- Texto para análise -
§ §

Por Catarina Santos Nunes, Head of Operations & Compliance da Starkdata

A regulamentação de AI prestes a entrar em vigor exige que as soluções de AI sejam explicáveis.
O problema coloca-se quando nos debruçamos sobre áreas mais complexas de AI, como o Deep Learning.
O que é Deep Learning?
O deep learning é uma sub-área da inteligência artificial (IA) que utiliza redes neurais para aprender a partir de dados. As redes neurais são inspiradas no cérebro humano e são compostas por uma série de camadas que processam informação e que são capazes de aprender padrões complexos em dados.
Existem uma série de aplicações possíveis de deep learning. São exemplos não exaustivos:
- Reconhecimento de imagem: Identificar objetos em imagens, como pessoas, animais, carros e edifícios.
- Reconhecimento de voz: Identificar fala humana e extrair informações (como por exemplo o sentimento associado à voz dos interlocutores)
- Tratamento de linguagem natural: Entender e gerar linguagem humana.
- Recomendação de produtos: Recomendação de produtos ou serviços com base em segmentação comportamental, por exemplo
De todas as áreas da inteligência Artificial, o Deep Learning é tido como a área de melhor performance, nomeadamente a nível de capacidade de previsões.

§ §

- Tarefa A -
Transcreva fielmente as linhas das entradas, começando na que contém "Comprueba si tu" e terminando no final das entradas. Deixe as imagens de fora.

- Entradas fornecidas -
§ §

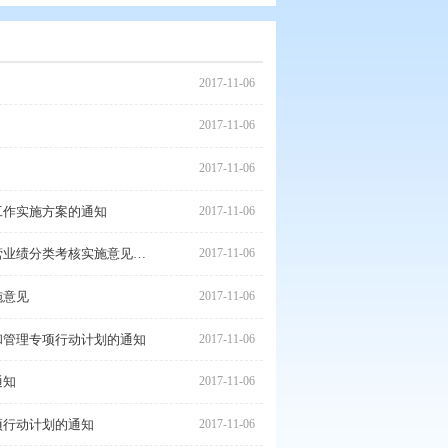
2017
领导小组成员的通知
2017
会成员的通知
2017
加强社会保险费征收管理工作实施方案的通知
2017
（此文件已废止）盘锦市人民政府办公室关于印发盘锦市国资委出资企业负责人经营业绩分类考核实施意见（试行）的通知
2017
用资本市场加快发展的实施意见
2017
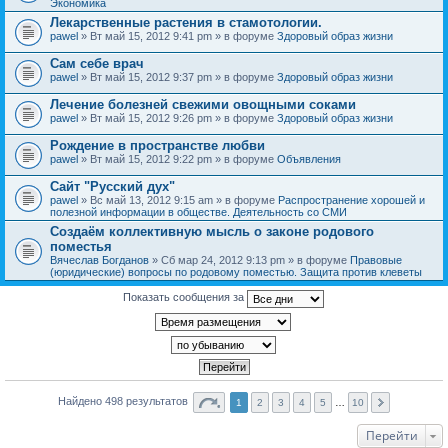
Экономика
Лекарственные растения в стамотологии.
pawel
» Вт май 15, 2012 9:41 pm » в форуме
Здоровый образ жизни
Сам себе врач
pawel
» Вт май 15, 2012 9:37 pm » в форуме
Здоровый образ жизни
Лечение болезней свежими овощными соками
pawel
» Вт май 15, 2012 9:26 pm » в форуме
Здоровый образ жизни
Рождение в пространстве любви
pawel
» Вт май 15, 2012 9:22 pm » в форуме
Объявления
Сайт "Русский дух"
pawel
» Вс май 13, 2012 9:15 am » в форуме
Распространение хорошей и
полезной информации в обществе. Деятельность со СМИ
Создаём коллективную мысль о законе родового
поместья
Вячеслав Богданов
» Сб мар 24, 2012 9:13 pm » в форуме
Правовые
(юридические) вопросы по родовому поместью. Защита против клеветы
Показать сообщения за
Найдено 498 результатов
1
2
3
4
5
…
10
Перейти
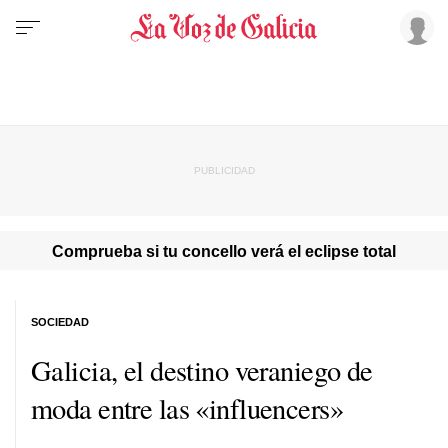
Comprueba si tu concello verá el eclipse total
SOCIEDAD
Galicia, el destino veraniego de
moda entre las «influencers»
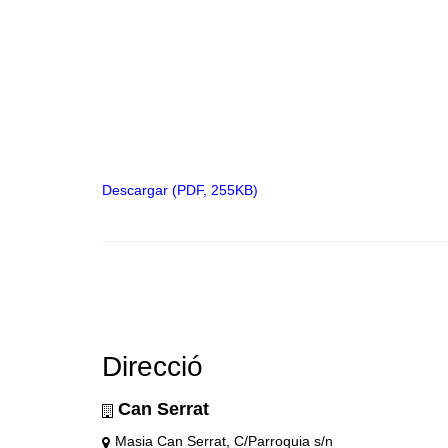
Descargar (PDF, 255KB)
Direcció
Can Serrat
Masia Can Serrat, C/Parroquia s/n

§ §

- Tarefa B -
Reproduza palavra por palavra, na íntegra, o texto sobre deep learning.

- Resposta A -
Comprueba si tu concello verá el eclipse total
SOCIEDAD
Galicia, el destino veraniego de
moda entre las «influencers»
Descargar (PDF, 255KB)
Direcció
Can Serrat
Masia Can Serrat, C/Parroquia s/n

- Resposta B -
Por Catarina Santos Nunes, Head of Operations & Compliance da Starkdata

A regulamentação de AI prestes a entrar em vigor exige que as soluções de AI sejam explicáveis.
O problema coloca-se quando nos debruçamos sobre áreas mais complexas de AI, como o Deep Learning.
O que é Deep Learning?
O deep learning é uma sub-área da inteligência artificial (IA) que utiliza redes neurais para aprender a partir de dados. As redes neurais são inspiradas no cérebro humano e são compostas por uma série de camadas que processam informação e que são capazes de aprender padrões complexos em dados.
Existem uma série de aplicações possíveis de deep learning. São exemplos não exaustivos:
- Reconhecimento de imagem: Identificar objetos em imagens, como pessoas, animais, carros e edifícios.
- Reconhecimento de voz: Identificar fala humana e extrair informações (como por exemplo o sentimento associado à voz dos interlocutores)
- Tratamento de linguagem natural: Entender e gerar linguagem humana.
- Recomendação de produtos: Recomendação de produtos ou serviços com base em segmentação comportamental, por exemplo
De todas as áreas da inteligência Artificial, o Deep Learning é tido como a área de melhor performance, nomeadamente a nível de capacidade de previsões.